Motto : „ Seit dem 30. Juni 2005 verstärkt die politische Karte ausspielen ! "

  1. Die sich abzeichnende politische Landschaft in der BRD und deren zu erwartende weitere Verändererung und die Zuspitzung der Krise eröffnet Perspektiven für eine ernsthaftere Auseinandersetzung über die erforderlichen Korrekturen und Neu-Orientierungen für Rechtsstaat, Recht und Eigentum, Aufarbeitung fortwirkenden und neu geschaffenen Unrechts und Wiedergutmachung.
  2. Die Dramatik beim Abbau Ost und der ab 2007 zu befürchtende Kollaps der öffentlichen Kassen machen den seit Jahren angemahnten Handlungsbedarf in Richtung Mittelstands- und generelle Investitionsförderung zwingend. Dies allerdings
    ist vorerst nicht mit neuen Budget-Belastungen = höhere Entschädigungen in Geld
    möglich, und auch nicht erforderlich.
  3. Für Agrarland und Immobilienrückgaben in natura mit Bindung an sofortige Investitionen zum neuen Anlauf Aufbau Ost gibt es weder Rückgabeverbote noch glaubhafte Hinderungsgründe.
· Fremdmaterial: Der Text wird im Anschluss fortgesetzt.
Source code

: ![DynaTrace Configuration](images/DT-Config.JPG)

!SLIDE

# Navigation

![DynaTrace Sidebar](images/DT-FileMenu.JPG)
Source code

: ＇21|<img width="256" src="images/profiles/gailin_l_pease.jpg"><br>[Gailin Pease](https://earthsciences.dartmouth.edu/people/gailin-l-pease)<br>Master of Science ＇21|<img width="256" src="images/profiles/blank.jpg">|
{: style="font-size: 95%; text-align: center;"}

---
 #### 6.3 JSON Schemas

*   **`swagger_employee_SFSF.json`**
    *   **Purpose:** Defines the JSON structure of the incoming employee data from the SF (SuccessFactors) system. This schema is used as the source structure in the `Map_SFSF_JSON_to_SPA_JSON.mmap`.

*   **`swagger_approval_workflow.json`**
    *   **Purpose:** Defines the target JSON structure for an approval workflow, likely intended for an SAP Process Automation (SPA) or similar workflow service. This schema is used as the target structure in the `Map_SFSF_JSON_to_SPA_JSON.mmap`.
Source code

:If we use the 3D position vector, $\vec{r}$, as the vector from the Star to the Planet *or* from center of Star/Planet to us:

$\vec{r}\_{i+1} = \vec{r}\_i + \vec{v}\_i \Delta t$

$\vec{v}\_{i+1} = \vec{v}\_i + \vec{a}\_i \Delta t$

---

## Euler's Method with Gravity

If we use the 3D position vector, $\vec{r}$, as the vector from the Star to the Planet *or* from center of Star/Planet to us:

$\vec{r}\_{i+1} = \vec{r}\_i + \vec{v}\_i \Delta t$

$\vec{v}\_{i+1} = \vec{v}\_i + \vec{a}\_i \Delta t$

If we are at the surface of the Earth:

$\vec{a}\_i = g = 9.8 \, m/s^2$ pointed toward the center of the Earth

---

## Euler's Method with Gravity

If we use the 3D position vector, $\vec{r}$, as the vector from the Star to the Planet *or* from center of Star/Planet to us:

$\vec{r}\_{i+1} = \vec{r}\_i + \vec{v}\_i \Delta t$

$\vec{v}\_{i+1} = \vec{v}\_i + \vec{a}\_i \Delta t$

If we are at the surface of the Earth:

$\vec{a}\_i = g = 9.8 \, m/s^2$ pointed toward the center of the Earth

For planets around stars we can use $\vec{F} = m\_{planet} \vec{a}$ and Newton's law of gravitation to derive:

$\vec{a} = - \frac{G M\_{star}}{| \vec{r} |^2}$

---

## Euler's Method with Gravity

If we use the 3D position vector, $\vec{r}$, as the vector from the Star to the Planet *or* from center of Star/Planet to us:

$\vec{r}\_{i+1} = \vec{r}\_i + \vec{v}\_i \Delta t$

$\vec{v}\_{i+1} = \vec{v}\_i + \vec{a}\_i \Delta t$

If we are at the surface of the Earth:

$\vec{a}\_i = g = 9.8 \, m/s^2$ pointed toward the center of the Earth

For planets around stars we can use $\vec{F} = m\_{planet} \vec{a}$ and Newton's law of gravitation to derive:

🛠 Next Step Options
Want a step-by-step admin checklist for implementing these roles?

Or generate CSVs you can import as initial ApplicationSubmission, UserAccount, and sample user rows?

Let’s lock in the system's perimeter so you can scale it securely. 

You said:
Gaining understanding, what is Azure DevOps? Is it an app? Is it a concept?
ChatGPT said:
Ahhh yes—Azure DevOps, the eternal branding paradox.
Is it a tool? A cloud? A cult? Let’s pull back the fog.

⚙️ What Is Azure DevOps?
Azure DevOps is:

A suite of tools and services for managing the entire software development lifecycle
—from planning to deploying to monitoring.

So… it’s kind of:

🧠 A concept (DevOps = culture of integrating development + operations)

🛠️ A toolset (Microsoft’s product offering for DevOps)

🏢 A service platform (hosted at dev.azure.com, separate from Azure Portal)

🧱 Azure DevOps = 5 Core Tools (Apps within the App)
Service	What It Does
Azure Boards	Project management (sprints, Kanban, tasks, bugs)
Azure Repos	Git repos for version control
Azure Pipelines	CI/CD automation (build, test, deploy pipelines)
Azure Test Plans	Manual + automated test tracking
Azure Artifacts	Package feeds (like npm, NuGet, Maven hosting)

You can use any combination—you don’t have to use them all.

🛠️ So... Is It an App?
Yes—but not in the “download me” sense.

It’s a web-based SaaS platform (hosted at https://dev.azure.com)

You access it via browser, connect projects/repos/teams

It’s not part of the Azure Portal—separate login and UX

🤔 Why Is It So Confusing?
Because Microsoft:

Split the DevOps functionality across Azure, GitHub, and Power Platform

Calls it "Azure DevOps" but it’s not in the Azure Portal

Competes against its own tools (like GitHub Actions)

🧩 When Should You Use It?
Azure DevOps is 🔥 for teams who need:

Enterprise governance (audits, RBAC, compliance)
Im Gegenteil können durch Beseitigung von Blockaden enorme Kräfte freigesetzt werden.- Vorrangig aber erscheint die Beseitigung von Mauern in einer Reihe von Köpfen...
  4. Die n e u n nachgewiesenen und dokumentierten gravierenden Rechtsverstösse in der BRD seit 1991 müssen systematisch und rechtsstaatlich aufgearbeitet werden.
  5. Das organisierte Zusammenwirken aller vom Unrecht Betroffenen und engagierter Rechtschtsstaatler bewirkt den erforderlichen Schub zur Durchsetzbarkeit der wichtigsten Forderungen, auch sind neue Mehrheiten im gegenwärtigen Parteiensystem denkbar.
    Nicht gewollte Änderungen sind durch gebündelten Druck doch erreichbar.
  6. Der kontinuierliche Druck zur Umsetzung der im Wahlkampf 2005 und der von ARE geforderten Punkte mit Priorität ermöglicht schadensbegrenzende Massnahmen und stufenweise Verbesserung der Lage, insbesondere für den Neubeginn „Aufbau Ost",
    dies auch durch die von ARE begleitete vorgesehene Bundesratsinitiative 2006.
  7. Die Fortführung der juristischen Verfahren beim EGMR in Straßburg und vor allem beim Europäischen Gerichtshof ( EuGH )in Luxemburg können bei optimaler publizistischer und politischer Begleitung die Botschaft rechtsstaatlicher Korrektur vermitteln und die gestreute Desinformation beseitigen,es sei „ohnehin alles vergebens" .
  8. Forschungs- und Dokumentationsschwerpunkte sowie Vernetzung der Aktivitäten der tätigen Organisationen mit massiver Unterstützung der Betroffenen und der bekannten ARE-Dynamik werden die nachhaltige Wirksamkeit des Problemdrucks und deren steigende Präsenz in der Öffentlichkeit trotz derZementierungsbemühungen der Unrechtler stärken.
  9. Die vorgeschlagenen Schadensbegrenzungsmaßnahmen können nach dem von der ARE erarbeiteten Katalog in Stufen umgesetzt werden, bedürfen aber ständiger öffentlicher Darstellung und Kommentierung. Hierzu sind die jetzt sichtbaren Anfangserfolge der Medienarbeit gegen die bekannten und georteten Widerstände auszubauen.
  10. Ziel der intensive Verfolgung der Fragen des grundsätzlichen Handlungsbedarfs muss sein, eine Trendwende bis zum Jahre 2007 zu erreichen, um dem Rechtsstaat aus seiner Schieflage zu helfen und unabsehbaren existentiellen Schaden von Deutschland abzuwenden.